Pair Corralation between Vanguard Mega and Vanguard Extended
Assuming the 90 days horizon Vanguard Mega is expected to generate 1.51 times less return on investment than Vanguard Extended. But when comparing it to its historical volatility, Vanguard Mega Cap is 1.49 times less risky than Vanguard Extended. It trades about 0.05 of its potential returns per unit of risk. Vanguard Extended Duration is currently generating about 0.05 of returns per unit of risk over similar time horizon. If you would invest 2,039 in Vanguard Extended Duration on December 30, 2024 and sell it today you would earn a total of 68.00 from holding Vanguard Extended Duration or generate 3.33% return on investment over 90 days.

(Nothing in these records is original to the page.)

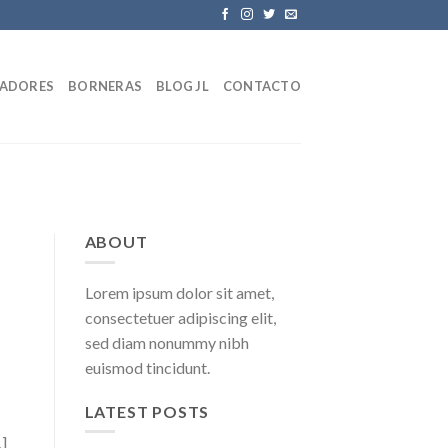
LADORES
BORNERAS
BLOG JL
CONTACTO
ABOUT
Lorem ipsum dolor sit amet,
consectetuer adipiscing elit,
sed diam nonummy nibh
euismod tincidunt.
LATEST POSTS
…]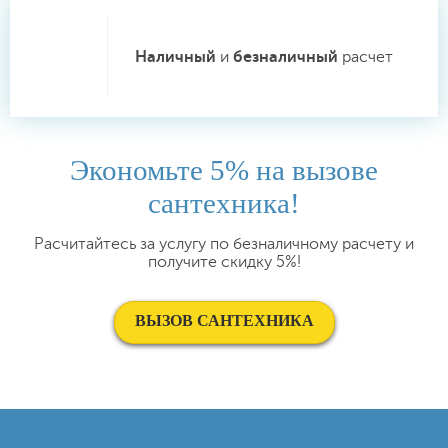
Наличный
и
безналичный
расчет
Экономьте 5% на вызове
сантехника!
Расчитайтесь за услугу по безналичному расчету и
получите скидку 5%!
ВЫЗОВ САНТЕХНИКА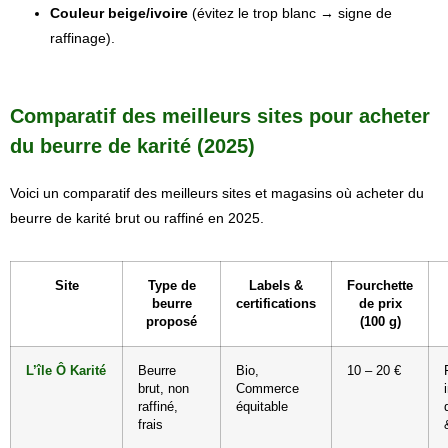
Couleur beige/ivoire
(évitez le trop blanc → signe de
raffinage).
Comparatif des meilleurs sites pour acheter
du beurre de karité (2025)
Voici un comparatif des meilleurs sites et magasins où acheter du
beurre de karité brut ou raffiné en 2025.
Site
Type de
Labels &
Fourchette
beurre
certifications
de prix
proposé
(100 g)
L’île Ô Karité
Beurre
Bio,
10 – 20 €
brut, non
Commerce
raffiné,
équitable
frais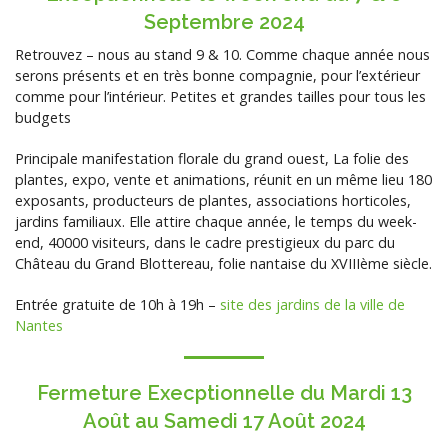
Septembre 2024
Retrouvez – nous au stand 9 & 10. Comme chaque année nous
serons présents et en très bonne compagnie, pour l’extérieur
comme pour l’intérieur. Petites et grandes tailles pour tous les
budgets
Principale manifestation florale du grand ouest, La folie des
plantes, expo, vente et animations, réunit en un même lieu 180
exposants, producteurs de plantes, associations horticoles,
jardins familiaux. Elle attire chaque année, le temps du week-
end, 40000 visiteurs, dans le cadre prestigieux du parc du
Château du Grand Blottereau, folie nantaise du XVIIIème siècle.
Entrée gratuite de 10h à 19h –
site des jardins de la ville de
Nantes
Fermeture Execptionnelle du Mardi 13
Août au Samedi 17 Août 2024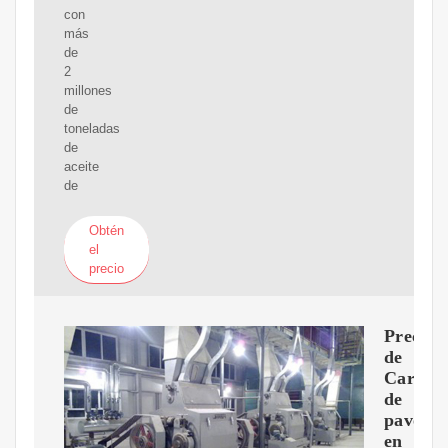
con
más
de
2
millones
de
toneladas
de
aceite
de
Obtén
el
precio
Precio
de
Carne
de
pavo
en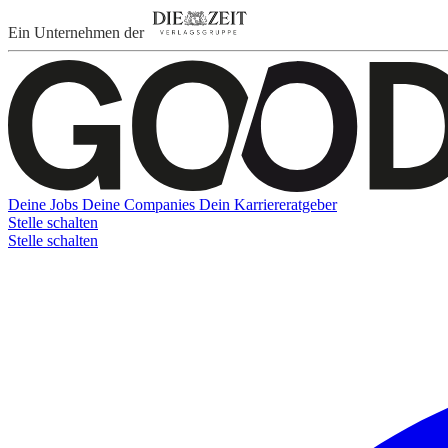
Ein Unternehmen der
Deine Jobs
Deine Companies
Dein Karriereratgeber
Stelle schalten
Stelle schalten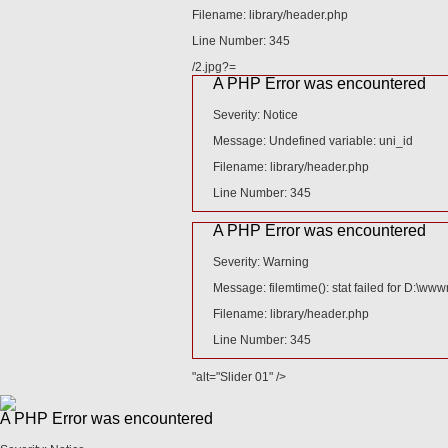
Filename: library/header.php
Filename: library/header.php
Line Number: 345
Line Number: 345
/1.png?=
/2.jpg?=
A PHP Error was encountered
A PHP Error was encountered
Severity: Notice
Severity: Notice
Message: Undefined variable: uni_id
Message: Undefined variable: uni_id
Filename: library/header.php
Filename: library/header.php
Line Number: 345
Line Number: 345
A PHP Error was encountered
A PHP Error was encountered
Severity: Warning
Severity: Warning
Message: filemtime(): stat failed for D:\
Message: filemtime(): stat failed for D:\
Filename: library/header.php
Filename: library/header.php
Line Number: 345
Line Number: 345
"alt="Slider 01" />
"alt="Slider 01" />
A PHP Error was encountered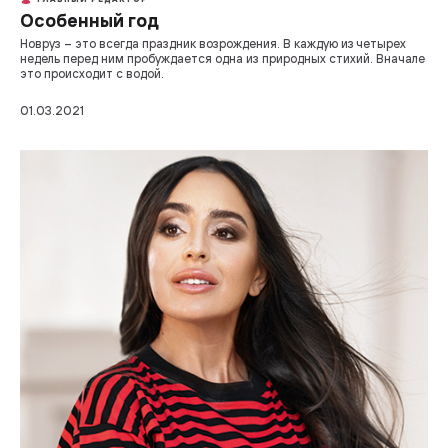
Особенный год
Новруз – это всегда праздник возрождения. В каждую из четырех
недель перед ним пробуждается одна из природных стихий. Вначале
это происходит с водой.
01.03.2021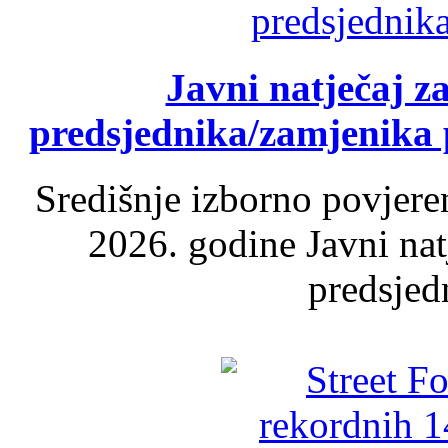
Javni natječaj z
predsjednika/zamjenika 
Središnje izborno povjere
2026. godine Javni nat
predsjed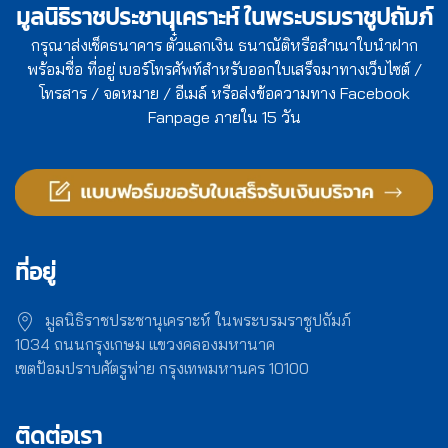
มูลนิธิราชประชานุเคราะห์ ในพระบรมราชูปถัมภ์
กรุณาส่งเช็คธนาคาร ตั๋วแลกเงิน ธนาณัติหรือสำเนาใบนำฝาก
พร้อมชื่อ ที่อยู่ เบอร์โทรศัพท์สำหรับออกใบเสร็จมาทางเว็บไซต์ /
โทรสาร / จดหมาย / อีเมล์ หรือส่งข้อความทาง Facebook
Fanpage ภายใน 15 วัน
ที่อยู่
มูลนิธิราชประชานุเคราะห์ ในพระบรมราชูปถัมภ์
1034 ถนนกรุงเกษม แขวงคลองมหานาค
เขตป้อมปราบศัตรูพ่าย กรุงเทพมหานคร 10100
ติดต่อเรา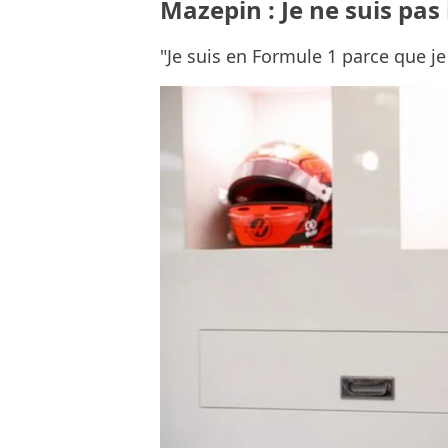
Mazepin : Je ne suis pas
"Je suis en Formule 1 parce que je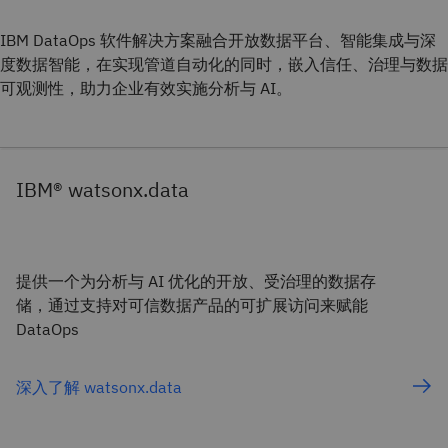
IBM DataOps 软件解决方案融合开放数据平台、智能集成与深
度数据智能，在实现管道自动化的同时，嵌入信任、治理与数据
可观测性，助力企业有效实施分析与 AI。
IBM® watsonx.data
提供一个为分析与 AI 优化的开放、受治理的数据存
储，通过支持对可信数据产品的可扩展访问来赋能
DataOps
深入了解 watsonx.data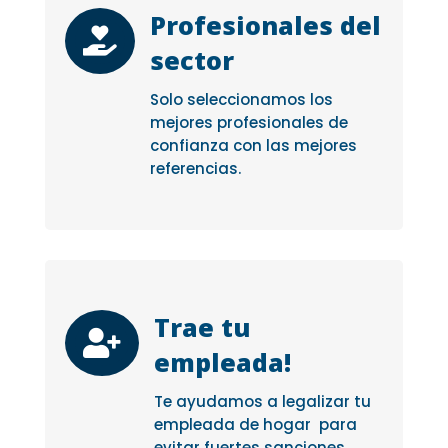
Profesionales del

sector
Solo seleccionamos los
mejores profesionales de
confianza con las mejores
referencias.
Trae tu

empleada!
Te ayudamos a legalizar tu
empleada de hogar para
evitar fuertes sanciones.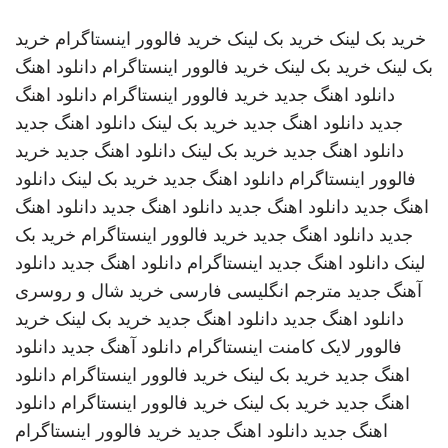
خرید بک لینک
خرید بک لینک
خرید فالوور اینستاگرام
خرید
بک لینک
خرید بک لینک
خرید فالوور اینستاگرام
دانلود اهنگ
دانلود اهنگ جدید
خرید فالوور اینستاگرام
دانلود اهنگ
جدید
دانلود اهنگ جدید
خرید بک لینک
دانلود اهنگ جدید
دانلود اهنگ جدید
خرید بک لینک
دانلود اهنگ جدید
خرید
فالوور اینستاگرام
دانلود اهنگ جدید
خرید بک لینک
دانلود
اهنگ جدید
دانلود اهنگ جدید
دانلود اهنگ جدید
دانلود اهنگ
جدید
دانلود اهنگ جدید
خرید فالوور اینستاگرام
خرید بک
لینک
دانلود اهنگ جدید
اینستاگرام
دانلود اهنگ جدید
دانلود
آهنگ جدید
مترجم انگلیسی فارسی
خرید شال و روسری
دانلود اهنگ جدید
دانلود اهنگ جدید
خرید بک لینک
خرید
فالوور لایک کامنت اینستاگرام
دانلود آهنگ جدید
دانلود
اهنگ جدید
خرید بک لینک
خرید فالوور اینستاگرام
دانلود
اهنگ جدید
خرید بک لینک
خرید فالوور اینستاگرام
دانلود
اهنگ جدید
دانلود اهنگ جدید
خرید فالوور اینستاگرام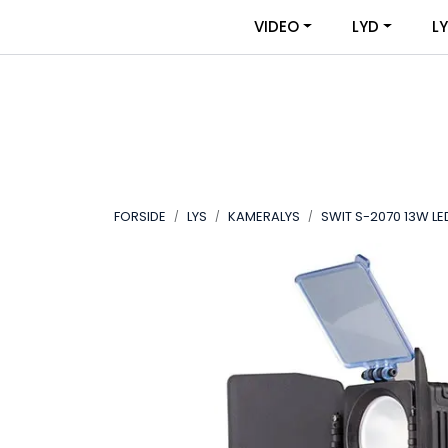
Skip to main content
|
|
VIDEO
LYD
L
OM VIDEOUTSTYR
KONTAKT OSS
FORSIDE
LYS
KAMERALYS
SWIT S-2070 13W L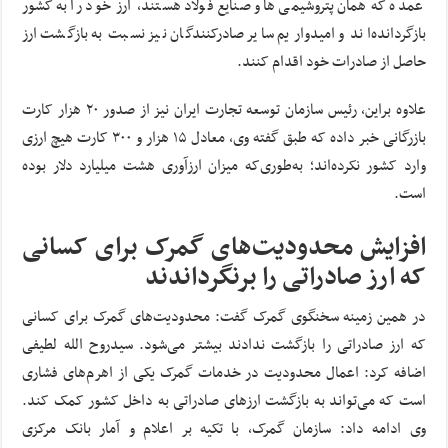
عمده که همان پتروشیمی‌ها و صنایع فولاد هستند، ارز خود را به کشور
بازگردانده‌اند و امیدواریم سایر صادرکنندگان نیز نسبت به بازگشت ارز
حاصل از صادرات خود اقدام کنند.
علاوه براین، رئیس سازمان توسعه تجارت ایران نیز از صدور ۲۰ هزار کارت
بازرگانی خبر داده که طبق گفته وی، معادل ۱۵ هزار و ۳۰۰ کارت هیچ ارزی
وارد کشور نکرده‌اند؛ به‌طوری‌که میزان ارزآوری هشت میلیارد دلار بوده
است.
افزایش محدودیت‌های گمرک برای کسانی
که ارز صادراتی را برنگرداندند
در همین زمینه سخنگوی گمرک گفت: محدودیت‌های گمرک برای کسانی
که ارز صادراتی را بازگشت ندادند بیشتر می‌شود. سیدروح الله لطیفی
اضافه کرد: اعمال محدودیت در خدمات گمرک یکی از اهرم‌های فشاری
است که می‌تواند به بازگشت ارز‌های صادراتی به داخل کشور کمک کند.
وی ادامه داد: سازمان گمرک، با تکیه بر اعلام و آمار بانک مرکزی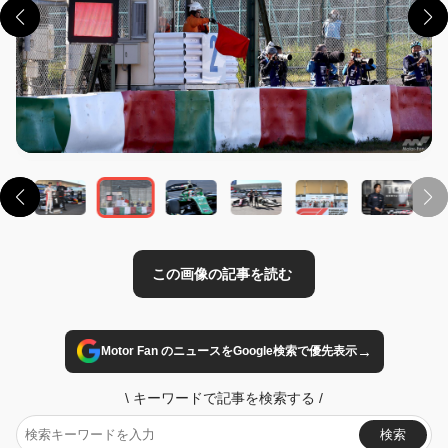
この画像の記事を読む
→
Motor Fan のニュースをGoogle検索で優先表示
\
キーワードで記事を検索する
/
検索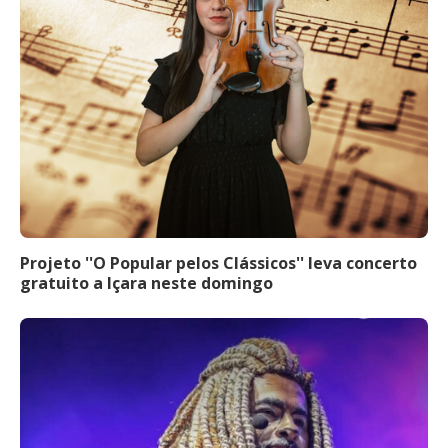
Projeto ''O Popular pelos Clássicos'' leva concerto
gratuito a Içara neste domingo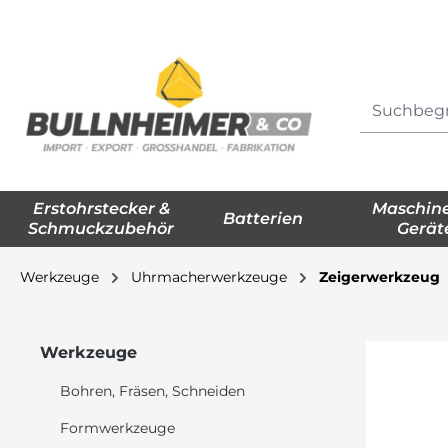
springen
Zur Hauptnavigation springen
Erstohrstecker &
Maschin
Batterien
Schmuckzubehör
Gerät
Werkzeuge
Uhrmacherwerkzeuge
Zeigerwerkzeug
Werkzeuge
Bohren, Fräsen, Schneiden
Formwerkzeuge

Time Period | 3 Months [change] |
Direction | Moves Together |
Strength | Weak |
Accuracy | 100.0% |
Values | Daily Returns |
Vanguard Mega Cap vs. Vanguard Extended Duration
Performance |
Timeline |
Vanguard Mega Cap |
Vanguard Extended |
Vanguard Mega and Vanguard Extended Volatility Contrast
Predicted Return Density |
Returns |
Pair Trading with Vanguard Mega and Vanguard Extended
The main advantage of trading using opposite Vanguard Mega and Vanguard Extended positions is that it hedges away some unsystematic risk. Because of two separate transactions, even if Vanguard Mega position performs unexpectedly, Vanguard Extended can make up some of the losses. Pair trading also minimizes risk from directional movements in the market. For example, if an entire industry or sector drops because of unexpected headlines, the short position in Vanguard Extended will offset losses from the drop in Vanguard Extended's long position.Vanguard Mega vs. Morningstar Defensive Bond | Vanguard Mega vs. Intermediate Bond Fund | Vanguard Mega vs. Scout E Bond | Vanguard Mega vs. Doubleline Total Return |
Vanguard Extended vs. Jhancock Diversified Macro | Vanguard Extended vs. Fidelity Advisor Diversified | Vanguard Extended vs. Diversified Bond Fund | Vanguard Extended vs. Harbor Diversified International |
Check out your portfolio center.Note that this page's information should be used as a complementary analysis to find the right mix of equity instruments to add to your existing portfolios or create a brand new portfolio. You can also try the Portfolio Comparator module to compare the composition, asset allocations and performance of any two portfolios in your account.